Image: Cracked foundation wall in West Hollywood by Charming Evelyn
For more evidence, if you look at the houses right next to the dewatering site on the corner of Robertson and Ashcroft and the one next to Restoration Hardware (also a dewatering site) on West Knoll, you will clearly see that both houses have walls cracked from top to bottom. A Dutch study analyzed how different types of subsidence affected property values, finding that uniform subsidence of a house and its surroundings reduced its value by 6%.
The West Hollywood sub-basin
The Hollywood Subbasin is part of the Los Angeles Coastal Plains Groundwater Basin. With a total storage capacity estimated at approximately 200,000 acre-feet. An acre foot or ACF for short is a football field, filled with one foot of water.
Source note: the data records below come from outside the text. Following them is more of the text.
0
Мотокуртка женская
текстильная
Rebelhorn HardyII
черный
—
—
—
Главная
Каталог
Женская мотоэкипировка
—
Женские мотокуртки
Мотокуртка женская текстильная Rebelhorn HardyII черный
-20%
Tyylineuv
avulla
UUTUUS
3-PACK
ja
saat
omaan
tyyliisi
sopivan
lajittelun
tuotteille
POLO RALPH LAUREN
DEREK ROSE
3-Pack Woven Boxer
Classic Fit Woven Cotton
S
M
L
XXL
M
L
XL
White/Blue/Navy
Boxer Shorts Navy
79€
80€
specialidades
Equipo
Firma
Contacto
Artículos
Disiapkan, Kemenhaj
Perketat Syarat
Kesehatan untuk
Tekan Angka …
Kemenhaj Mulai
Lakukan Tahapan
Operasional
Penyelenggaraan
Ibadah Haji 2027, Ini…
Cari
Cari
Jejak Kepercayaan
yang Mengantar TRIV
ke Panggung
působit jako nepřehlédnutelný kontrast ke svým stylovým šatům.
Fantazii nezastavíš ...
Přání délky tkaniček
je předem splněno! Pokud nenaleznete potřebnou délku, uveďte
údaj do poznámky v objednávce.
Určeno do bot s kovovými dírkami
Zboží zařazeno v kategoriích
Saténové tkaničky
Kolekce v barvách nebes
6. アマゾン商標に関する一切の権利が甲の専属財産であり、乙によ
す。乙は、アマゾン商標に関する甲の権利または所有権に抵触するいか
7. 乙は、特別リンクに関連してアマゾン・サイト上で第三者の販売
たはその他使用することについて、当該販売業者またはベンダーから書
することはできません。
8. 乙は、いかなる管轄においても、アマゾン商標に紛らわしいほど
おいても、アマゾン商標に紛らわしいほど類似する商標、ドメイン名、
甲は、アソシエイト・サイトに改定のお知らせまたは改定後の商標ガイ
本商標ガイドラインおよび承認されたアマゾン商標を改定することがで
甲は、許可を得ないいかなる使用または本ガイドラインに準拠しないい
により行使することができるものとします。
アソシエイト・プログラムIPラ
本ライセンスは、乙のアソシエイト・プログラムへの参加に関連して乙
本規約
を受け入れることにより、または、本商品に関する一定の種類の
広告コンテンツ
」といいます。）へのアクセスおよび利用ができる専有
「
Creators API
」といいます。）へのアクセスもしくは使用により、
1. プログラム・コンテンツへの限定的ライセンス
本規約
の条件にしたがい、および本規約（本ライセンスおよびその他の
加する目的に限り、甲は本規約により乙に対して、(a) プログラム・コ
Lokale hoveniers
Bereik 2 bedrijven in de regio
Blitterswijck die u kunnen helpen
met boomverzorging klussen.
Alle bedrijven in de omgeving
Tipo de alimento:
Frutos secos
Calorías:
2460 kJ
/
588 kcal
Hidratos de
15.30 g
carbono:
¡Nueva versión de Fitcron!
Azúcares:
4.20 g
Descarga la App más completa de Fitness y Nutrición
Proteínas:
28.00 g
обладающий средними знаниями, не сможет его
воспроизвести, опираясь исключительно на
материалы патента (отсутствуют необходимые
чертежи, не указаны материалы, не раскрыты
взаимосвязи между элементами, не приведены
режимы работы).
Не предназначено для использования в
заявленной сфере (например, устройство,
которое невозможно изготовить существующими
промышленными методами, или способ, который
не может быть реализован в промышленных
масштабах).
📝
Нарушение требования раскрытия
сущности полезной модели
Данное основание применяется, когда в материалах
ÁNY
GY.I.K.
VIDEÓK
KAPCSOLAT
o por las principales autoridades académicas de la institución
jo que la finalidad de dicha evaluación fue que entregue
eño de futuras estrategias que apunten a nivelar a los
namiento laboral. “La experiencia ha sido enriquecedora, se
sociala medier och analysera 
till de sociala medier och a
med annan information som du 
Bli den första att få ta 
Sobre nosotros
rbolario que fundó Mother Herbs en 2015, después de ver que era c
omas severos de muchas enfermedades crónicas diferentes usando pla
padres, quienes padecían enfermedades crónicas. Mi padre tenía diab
To put that into perspective in California, one foot of an acre, or 326,000 gallons, can typically meet the annual indoor and outdoor needs of one to two average households. An average household is a family of 4.
A number of techniques can help recharge aquifers and prevent their collapse. Capture and treatment of stormwater and reuse of wastewater can provide water to recharge aquifers as part of a managed aquifer recharge program. Another approach is water-sensitive urban design, a reimagined city that includes green roofs, swales, rain gardens, permeable pavements, engineered wetlands, and urban forests. Of course, we can always reduce the demand on the aquifer.
It’s time to tell the City of West Hollywood and the WeHo Planning Commission to stop issuing permits for basements and underground parking lots that require dewatering and put the wasted water to good use for the community. .
Write the city of WeHo! Letters or petitions should be addressed to:
Weho City Staff Member
Head of the urban design + architecture studio
Liaison officer with the planning commission
It is time to look for solutions and to invest in the capture and treatment of this water to reuse it. Don’t waste, then ask us to save!